Но завтра не получалось. Вова даже всерьез подумывал бросить работу, уехать в какой-нибудь лес и строчить там вечерами роман под названием «Завтра никогда не получится» (ему нравилось название), но зарплата была очень хорошей, тяжело было отказаться. К тому же, как он потом понял, ничего и не должно было получиться – работа состояла исключительно в спасании, но не в спасении, по сути ведь никто и никого не может спасти.
Зима заканчивалась, работа становилась все более и более скучной: горящий дом, пожар в библиотеке (интересно было только в первые два раза, потом Вова уже откровенно халтурил, даже проводил эксперименты: сколько, например, энциклопедических статей на букву «М» он успеет прочитать до момента полного, идеального прогорания Славы насквозь), шаровая молния в загородном домике, воспламенение поезда «Франкфурт-на-Одере – Варшава-Всходня» (что Слава делал в том поезде, Вова так и не понял; он вообще ни разу не видел Славу живым, ничего не знал ни о его образе жизни, ни о его занятиях или увлечениях), дачный камин, дачный камин, дачный камин.

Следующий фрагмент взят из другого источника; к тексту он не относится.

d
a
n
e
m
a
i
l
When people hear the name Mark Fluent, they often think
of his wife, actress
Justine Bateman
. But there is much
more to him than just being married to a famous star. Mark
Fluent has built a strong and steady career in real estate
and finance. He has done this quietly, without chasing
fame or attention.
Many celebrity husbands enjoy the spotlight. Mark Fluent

На одиннадцатом дачном камине, впрочем, что-то сдвинулось с мертвой точки – точнее, с нее сдвинулся сам Слава. Именно в этот день, очевидно в силу привычки (сюжет «дачный камин» становился чересчур однообразным – приехать на дачу на тихой, первой утренней электричке, застать празднично догорающий дом, вбежать по рассыпающейся под ногами лестнице на чердак, обнаружить там Славу, спящего на диване в обнимку с гитарой, вынести его по другой, витой металлической лестнице, оставляющей ожоги на подошвах, положить на снег, сделать контрольный звонок, аккуратно залепить запекшиеся глаза снежками, иногда сделать снежную куклу и, например, помочиться на нее – но это не всегда обязательно), Вова явился на работу (здесь: дачный домик, ибо местом работы, согласно контракту, было расположение любого рода катастрофы, подразумевающей Славу в своем эпицентре) на сорок минут раньше – слишком быстрый шаг, сократил путь через лес, не пользовался картой.